Mission d'information et commission spéciale Brexit

Le ministre de l’Europe et des affaires étrangères et la ministre auprès du ministre de l’Europe et des affaires étrangères, chargée des affaires européennes, ont présenté un projet de loi habilitant le Gouvernement à prendre par ordonnance les mesures de préparation au retrait du Royaume-Uni de l’Union européenne.

Le Conseil européen extraordinaire du 25 novembre 2018 s'est réuni pour approuver l'accord de retrait du Royaume-Uni qui résulte des négociations relatives au Brexit.

Conformément à l’article 50 du Traité sur l’Union européenne, ce retrait doit en principe intervenir au terme d’un délai de deux ans à compter de la notification par le Royaume-Uni de son intention de se retirer de l’Union, soit le 30 mars 2019.

Toutefois, l’hypothèse d’une absence de ratification par l’une des deux parties ne peut être exclue.

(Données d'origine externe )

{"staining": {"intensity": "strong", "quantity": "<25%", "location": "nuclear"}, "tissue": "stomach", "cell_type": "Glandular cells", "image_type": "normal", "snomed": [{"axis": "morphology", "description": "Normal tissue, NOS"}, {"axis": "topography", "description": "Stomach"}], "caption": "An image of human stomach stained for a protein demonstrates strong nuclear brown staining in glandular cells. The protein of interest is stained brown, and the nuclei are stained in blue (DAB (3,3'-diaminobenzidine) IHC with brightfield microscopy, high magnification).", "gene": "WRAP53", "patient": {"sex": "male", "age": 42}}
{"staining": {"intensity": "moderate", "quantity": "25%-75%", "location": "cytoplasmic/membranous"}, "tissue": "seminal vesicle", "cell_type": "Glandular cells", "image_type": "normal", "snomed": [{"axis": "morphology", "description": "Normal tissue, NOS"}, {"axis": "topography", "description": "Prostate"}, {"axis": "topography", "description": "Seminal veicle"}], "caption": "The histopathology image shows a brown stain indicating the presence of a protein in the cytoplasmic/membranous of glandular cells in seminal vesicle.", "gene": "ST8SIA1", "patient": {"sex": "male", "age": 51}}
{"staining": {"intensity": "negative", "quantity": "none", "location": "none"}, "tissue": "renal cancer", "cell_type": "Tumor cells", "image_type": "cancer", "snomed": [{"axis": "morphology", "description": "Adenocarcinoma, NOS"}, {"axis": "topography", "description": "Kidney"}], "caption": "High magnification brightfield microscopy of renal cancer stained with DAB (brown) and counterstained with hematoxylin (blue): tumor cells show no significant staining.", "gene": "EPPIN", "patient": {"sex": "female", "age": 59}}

C’est la raison pour laquelle le Conseil européen du 29 juin 2018 a réitéré son invitation aux États membres, aux institutions de l’Union et à toutes les parties prenantes à intensifier leurs travaux pour se préparer à toutes les éventualités.


Dans ce contexte, le projet de loi vise à donner au Gouvernement les moyens de cette préparation, en l’habilitant, le cas échéant, à adopter par ordonnance les mesures qui, dans le champ de compétence des États membres, relèvent du domaine de loi.

Après son examen au Sénat, le projet de loi d'habilitation a été examiné à l'Assemblée nationale par une commission spéciale ad hoc - dont j'ai été désigné membre - puis en séance publique.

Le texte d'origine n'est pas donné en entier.